**Requirement A:**
In the comments about the Boomerang channel, take the part that opens with the words containing "Boomerang is awful" and closes with "year old announcer.". Write it out again, swapping "preschool channel" for "toddler channel".
**Requirement B:**
Extend the comments about the Boomerang channel past the last sentence shown.

══ Passage


  3. lonestarr022 says:

    This is a boomerang i hope to throw that never comes back.

  4. Helen says:

    Boomerang is awful and irrelevant now. It runs the same 7 shows over and over. The new re-brand makes it look like a preschool channel with that horrible 6 year old announcer.

  5. If they would air the pure original classics instead of these constant remakes, more people would be watching. Also, the schedule is too repetitvte. All they air are remakes under the Scooby Doo, Looney Tunes, and Tom and Jerry franchises.They don’t air the more obscure classics like Top Cat, Yogi Bear, Richie Rich, Popeye, Renelope Pitstop, and the others that they use to air.Plus instead of airing a different show like half hour, they air each show for an entire hour. That takes up time that could have been used for other shows. Variety and a schedule that is not repetitve will make the channel watchable again. If only the decision makers at Cartoon Network listened to what the fans want and not what they think the fans want, the channell would be better and the fans wouyld be happy. And I agree with Steven about Boomerang needing to be part of the cable package and NOT the premium package.

  6. JOE S HILL says:

    Waste of Time,is right! where do these people come from,,to think that all their CGI masturbation will ever be successors to the likes of classic Warner Bros. cartoons,or any of the vintage MGM and Hanna-Barbera productions,,NO WAY!!

  7. RG says:

    It will be a waste of time if they continue to corrupt the original nature of these beloved cartoons. Write them in their original format and vision, and they should do well. For example, Fred was never the idiot current versions portray him to be. Bugs Bunny was never as “salty” or “sour” as current versions portray him. Also, bring back the introduction to culture, like operatic music, that was in the original Bugs Bunny. Things like that.

  8. safistikaytdlayd says:

    I agree with many of you! If they had kept the original programming, with all the great “oldies but goodies” I don’t think Boomerang would have the problems they’re facing now. A lot of the new programming they air is just horrible (IMHO)!! Just as another commenter posted, if Boomerang would become part of a regular package not a premium package for the cable providers, I think it would get more viewers! BTW Tom and Jerry, the Flintstones, The Jestsons, never go out of style!!!

════
══ Information

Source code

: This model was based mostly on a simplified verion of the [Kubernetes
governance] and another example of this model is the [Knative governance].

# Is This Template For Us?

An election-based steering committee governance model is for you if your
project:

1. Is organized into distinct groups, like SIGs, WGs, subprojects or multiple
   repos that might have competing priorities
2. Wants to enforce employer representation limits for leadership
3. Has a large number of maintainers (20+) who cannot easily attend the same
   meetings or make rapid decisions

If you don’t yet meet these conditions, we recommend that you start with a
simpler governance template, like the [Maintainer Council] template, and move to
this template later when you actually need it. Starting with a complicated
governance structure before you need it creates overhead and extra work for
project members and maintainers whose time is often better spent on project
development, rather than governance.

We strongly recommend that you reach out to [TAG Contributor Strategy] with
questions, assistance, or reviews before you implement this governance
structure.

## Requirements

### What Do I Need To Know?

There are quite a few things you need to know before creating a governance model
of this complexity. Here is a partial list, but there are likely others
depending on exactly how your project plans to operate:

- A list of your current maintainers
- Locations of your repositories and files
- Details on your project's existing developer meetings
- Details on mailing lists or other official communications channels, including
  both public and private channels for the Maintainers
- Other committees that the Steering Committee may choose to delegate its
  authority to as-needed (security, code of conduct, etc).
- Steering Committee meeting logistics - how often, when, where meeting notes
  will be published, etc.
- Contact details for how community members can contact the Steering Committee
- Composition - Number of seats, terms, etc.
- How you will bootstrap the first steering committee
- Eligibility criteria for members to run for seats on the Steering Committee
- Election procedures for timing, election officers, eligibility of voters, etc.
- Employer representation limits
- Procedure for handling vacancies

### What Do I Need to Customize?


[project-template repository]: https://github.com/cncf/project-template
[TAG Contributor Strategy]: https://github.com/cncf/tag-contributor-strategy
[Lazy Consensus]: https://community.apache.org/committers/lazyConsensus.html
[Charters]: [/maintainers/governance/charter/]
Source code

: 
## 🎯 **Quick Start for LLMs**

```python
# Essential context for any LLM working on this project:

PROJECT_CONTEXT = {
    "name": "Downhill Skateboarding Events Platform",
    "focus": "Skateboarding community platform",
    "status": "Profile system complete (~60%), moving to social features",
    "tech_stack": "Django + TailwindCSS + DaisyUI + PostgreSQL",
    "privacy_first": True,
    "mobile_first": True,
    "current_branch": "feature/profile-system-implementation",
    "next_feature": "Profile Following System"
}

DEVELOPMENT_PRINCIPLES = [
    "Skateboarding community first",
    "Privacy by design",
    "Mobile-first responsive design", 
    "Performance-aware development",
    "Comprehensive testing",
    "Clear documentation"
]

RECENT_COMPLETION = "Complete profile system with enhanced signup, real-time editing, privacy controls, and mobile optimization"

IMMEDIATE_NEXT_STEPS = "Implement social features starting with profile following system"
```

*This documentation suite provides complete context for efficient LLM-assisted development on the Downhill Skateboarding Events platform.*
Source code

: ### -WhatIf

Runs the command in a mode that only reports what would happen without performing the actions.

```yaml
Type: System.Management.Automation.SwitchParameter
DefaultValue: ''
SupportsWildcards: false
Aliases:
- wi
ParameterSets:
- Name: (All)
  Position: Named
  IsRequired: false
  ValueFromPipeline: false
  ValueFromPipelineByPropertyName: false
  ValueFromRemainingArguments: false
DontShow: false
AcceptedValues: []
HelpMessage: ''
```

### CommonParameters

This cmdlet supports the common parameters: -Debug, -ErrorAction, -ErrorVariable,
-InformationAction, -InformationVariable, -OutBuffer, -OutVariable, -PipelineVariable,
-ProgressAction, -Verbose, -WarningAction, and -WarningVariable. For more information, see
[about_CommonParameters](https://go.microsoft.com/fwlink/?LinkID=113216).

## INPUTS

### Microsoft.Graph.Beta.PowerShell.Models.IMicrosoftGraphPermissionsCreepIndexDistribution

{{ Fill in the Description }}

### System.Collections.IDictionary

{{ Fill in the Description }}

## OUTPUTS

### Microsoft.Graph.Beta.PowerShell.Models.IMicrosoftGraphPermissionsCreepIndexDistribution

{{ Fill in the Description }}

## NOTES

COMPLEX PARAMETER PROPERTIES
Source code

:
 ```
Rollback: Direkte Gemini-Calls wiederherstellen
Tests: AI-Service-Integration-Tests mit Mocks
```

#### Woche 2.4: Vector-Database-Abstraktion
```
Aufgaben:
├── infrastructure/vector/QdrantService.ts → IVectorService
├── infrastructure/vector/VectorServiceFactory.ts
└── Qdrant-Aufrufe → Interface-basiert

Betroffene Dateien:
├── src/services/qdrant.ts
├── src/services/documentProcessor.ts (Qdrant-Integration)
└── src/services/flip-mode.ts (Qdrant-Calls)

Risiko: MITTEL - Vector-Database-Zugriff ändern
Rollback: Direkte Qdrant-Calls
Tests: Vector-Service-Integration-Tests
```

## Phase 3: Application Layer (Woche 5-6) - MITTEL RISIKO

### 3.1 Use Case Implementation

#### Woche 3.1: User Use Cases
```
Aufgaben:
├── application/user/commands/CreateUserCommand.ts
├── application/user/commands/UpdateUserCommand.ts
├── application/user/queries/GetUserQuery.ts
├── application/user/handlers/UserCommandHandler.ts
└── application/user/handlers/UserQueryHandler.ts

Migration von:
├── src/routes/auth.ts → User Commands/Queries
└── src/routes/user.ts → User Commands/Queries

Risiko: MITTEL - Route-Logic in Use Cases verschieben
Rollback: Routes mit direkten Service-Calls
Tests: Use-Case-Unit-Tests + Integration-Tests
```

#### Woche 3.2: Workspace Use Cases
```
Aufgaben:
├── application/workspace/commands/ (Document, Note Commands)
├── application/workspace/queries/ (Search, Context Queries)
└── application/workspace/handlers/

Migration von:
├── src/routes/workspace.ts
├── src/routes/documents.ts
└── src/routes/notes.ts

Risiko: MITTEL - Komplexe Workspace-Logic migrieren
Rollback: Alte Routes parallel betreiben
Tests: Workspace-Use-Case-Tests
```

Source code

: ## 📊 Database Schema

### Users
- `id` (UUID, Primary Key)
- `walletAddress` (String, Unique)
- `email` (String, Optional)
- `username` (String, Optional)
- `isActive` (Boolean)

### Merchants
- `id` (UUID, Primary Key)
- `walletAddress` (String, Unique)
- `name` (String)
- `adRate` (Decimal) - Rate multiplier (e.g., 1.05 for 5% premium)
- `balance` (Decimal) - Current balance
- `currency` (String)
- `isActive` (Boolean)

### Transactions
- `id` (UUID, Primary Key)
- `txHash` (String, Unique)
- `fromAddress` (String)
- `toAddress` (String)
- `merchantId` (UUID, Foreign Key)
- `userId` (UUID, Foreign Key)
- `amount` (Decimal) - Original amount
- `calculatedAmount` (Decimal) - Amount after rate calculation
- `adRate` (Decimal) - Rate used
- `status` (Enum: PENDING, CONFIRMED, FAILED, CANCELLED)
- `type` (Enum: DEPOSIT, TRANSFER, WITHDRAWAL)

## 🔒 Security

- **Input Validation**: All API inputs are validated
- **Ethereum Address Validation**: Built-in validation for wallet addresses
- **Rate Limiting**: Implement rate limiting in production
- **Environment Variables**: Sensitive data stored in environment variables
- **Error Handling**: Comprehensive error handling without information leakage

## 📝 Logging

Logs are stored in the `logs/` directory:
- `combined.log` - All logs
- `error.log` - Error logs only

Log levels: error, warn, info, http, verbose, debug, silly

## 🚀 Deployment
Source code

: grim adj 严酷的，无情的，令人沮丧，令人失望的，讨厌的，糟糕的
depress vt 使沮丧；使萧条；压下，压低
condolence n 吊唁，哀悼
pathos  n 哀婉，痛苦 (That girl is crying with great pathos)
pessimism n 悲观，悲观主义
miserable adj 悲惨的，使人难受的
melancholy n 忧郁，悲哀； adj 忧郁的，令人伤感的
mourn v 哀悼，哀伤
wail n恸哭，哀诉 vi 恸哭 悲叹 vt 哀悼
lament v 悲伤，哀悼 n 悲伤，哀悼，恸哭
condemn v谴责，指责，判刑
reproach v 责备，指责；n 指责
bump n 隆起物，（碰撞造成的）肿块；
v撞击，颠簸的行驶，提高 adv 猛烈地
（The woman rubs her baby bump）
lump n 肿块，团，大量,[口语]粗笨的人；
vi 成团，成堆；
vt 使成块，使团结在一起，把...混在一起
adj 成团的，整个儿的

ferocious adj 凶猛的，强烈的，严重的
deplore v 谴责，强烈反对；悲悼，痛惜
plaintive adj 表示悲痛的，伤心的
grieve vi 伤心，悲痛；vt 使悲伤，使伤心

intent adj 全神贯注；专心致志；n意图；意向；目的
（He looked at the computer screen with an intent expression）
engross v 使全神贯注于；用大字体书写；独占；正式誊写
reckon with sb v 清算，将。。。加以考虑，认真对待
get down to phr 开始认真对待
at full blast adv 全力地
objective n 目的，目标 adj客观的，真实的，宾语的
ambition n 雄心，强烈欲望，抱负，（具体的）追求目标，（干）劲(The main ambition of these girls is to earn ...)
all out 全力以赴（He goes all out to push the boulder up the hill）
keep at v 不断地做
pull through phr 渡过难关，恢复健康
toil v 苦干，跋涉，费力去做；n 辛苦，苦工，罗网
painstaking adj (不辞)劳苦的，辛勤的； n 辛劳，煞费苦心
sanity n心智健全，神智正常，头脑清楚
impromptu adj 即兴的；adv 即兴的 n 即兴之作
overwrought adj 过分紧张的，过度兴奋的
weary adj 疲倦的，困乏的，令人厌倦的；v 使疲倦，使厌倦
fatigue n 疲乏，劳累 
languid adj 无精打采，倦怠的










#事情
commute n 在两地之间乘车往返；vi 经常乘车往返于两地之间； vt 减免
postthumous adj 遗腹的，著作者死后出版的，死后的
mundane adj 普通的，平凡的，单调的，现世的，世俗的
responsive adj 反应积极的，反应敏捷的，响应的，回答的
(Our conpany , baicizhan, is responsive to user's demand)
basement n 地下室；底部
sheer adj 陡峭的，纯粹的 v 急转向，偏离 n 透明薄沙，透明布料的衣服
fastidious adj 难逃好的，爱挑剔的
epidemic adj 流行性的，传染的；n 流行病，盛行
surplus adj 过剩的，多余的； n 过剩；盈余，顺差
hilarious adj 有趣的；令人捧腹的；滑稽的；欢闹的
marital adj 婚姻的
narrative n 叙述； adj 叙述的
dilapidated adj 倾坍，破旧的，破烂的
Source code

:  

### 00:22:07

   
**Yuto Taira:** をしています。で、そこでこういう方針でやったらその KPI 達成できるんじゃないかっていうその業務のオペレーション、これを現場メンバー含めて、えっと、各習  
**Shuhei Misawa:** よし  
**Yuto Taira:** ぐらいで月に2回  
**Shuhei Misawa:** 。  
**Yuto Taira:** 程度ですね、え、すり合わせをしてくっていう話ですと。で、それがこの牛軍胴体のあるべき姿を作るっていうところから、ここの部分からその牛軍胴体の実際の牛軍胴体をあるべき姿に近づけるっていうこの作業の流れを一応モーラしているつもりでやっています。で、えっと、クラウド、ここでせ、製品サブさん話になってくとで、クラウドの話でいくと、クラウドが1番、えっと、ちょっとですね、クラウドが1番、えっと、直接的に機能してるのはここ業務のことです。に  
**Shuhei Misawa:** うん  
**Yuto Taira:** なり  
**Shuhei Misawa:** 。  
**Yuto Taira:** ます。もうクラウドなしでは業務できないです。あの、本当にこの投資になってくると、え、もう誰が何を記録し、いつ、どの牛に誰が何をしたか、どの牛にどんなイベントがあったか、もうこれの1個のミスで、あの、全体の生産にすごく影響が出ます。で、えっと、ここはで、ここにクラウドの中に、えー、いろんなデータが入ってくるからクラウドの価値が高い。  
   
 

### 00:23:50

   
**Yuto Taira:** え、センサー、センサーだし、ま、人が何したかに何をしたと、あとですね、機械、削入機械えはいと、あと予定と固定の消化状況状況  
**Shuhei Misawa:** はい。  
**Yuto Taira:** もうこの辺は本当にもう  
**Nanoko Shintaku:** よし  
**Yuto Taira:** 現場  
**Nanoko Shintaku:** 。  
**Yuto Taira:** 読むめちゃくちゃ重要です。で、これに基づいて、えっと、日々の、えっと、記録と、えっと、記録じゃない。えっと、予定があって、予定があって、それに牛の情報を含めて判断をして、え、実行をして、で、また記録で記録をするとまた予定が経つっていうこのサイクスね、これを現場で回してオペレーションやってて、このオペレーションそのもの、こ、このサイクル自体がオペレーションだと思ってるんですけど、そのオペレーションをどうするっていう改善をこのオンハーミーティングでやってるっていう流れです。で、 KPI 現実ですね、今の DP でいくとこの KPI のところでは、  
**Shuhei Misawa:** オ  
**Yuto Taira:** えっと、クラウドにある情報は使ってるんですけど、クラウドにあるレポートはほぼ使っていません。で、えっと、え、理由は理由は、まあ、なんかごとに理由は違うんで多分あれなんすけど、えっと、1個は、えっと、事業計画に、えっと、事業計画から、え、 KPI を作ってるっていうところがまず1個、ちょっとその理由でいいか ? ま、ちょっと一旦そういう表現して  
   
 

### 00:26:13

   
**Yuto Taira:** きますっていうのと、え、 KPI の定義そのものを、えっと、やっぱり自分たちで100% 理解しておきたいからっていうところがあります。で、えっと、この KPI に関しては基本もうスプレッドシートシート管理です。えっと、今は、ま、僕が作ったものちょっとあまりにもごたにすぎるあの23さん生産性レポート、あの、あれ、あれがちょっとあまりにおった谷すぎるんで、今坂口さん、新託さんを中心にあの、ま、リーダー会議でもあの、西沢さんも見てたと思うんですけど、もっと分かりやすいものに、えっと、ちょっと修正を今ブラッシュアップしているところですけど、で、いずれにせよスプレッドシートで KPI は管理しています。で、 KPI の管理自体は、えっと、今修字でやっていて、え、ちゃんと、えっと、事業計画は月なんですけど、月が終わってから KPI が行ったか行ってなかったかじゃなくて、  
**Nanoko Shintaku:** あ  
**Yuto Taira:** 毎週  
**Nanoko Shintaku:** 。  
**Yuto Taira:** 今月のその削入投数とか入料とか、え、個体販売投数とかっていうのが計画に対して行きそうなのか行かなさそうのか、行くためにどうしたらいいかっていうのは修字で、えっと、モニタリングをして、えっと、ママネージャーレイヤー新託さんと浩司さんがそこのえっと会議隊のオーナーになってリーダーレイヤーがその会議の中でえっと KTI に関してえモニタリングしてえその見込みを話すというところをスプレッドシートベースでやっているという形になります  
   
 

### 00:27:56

════

**Reply A:**
Boomerang is awful and irrelevant now. It runs the same 7 shows over and over. The new re-brand makes it look like a toddler channel with that horrible 6 year old announcer.

**Reply B:**
  9. Tom Holste says:

    Sounds cool. I hope they finally bring back the classic Looney Tunes shorts into rotation. It baffles me that Warner Bros. has just sat on one of its biggest properties for so long, putting out new (and usually bad) stuff but not allowing kids to see the originals.

    Yeah, there are DVDs, but Tom & Jerry has both DVDs and constant TV airings. Tom & Jerry has never gone out of style — I can’t imagine that Looney Tunes suddenly did.

    • Kaisen says:

      You do know that the classic Looney Tunes are on Boomerang every weekday and every night of the week, right? It airs weekdays at 12 Noon EST and every night of the week at 2 AM EST. Heck, just last week, they had a daily Bugs Bunny marathon of classic shorts at 5 PM.

  10. Harry Spady says:

    Ronnie Spady Kalil If they want to BOOST Boomerang..then go back to what the channel was intentionally made for and bring back the shows that we want to see. Not the old cartoon network discards.

  11. Remember, not everyone has Boomerang or Disney XD, so these programs, for accessibility reasons, might want to be showcased on Cartoon Network and Disney Channel, respectively. “Bunnicula” was created by Joe Ruby and Ken Spears for ABC’s Weekend Specials in 1982- I’d like to see what it’ll look like in a modern setting. Speaking of Ruby-Spears, Disney might want to give some consideration towards utilizing to some of R-S’ leftover properties, too.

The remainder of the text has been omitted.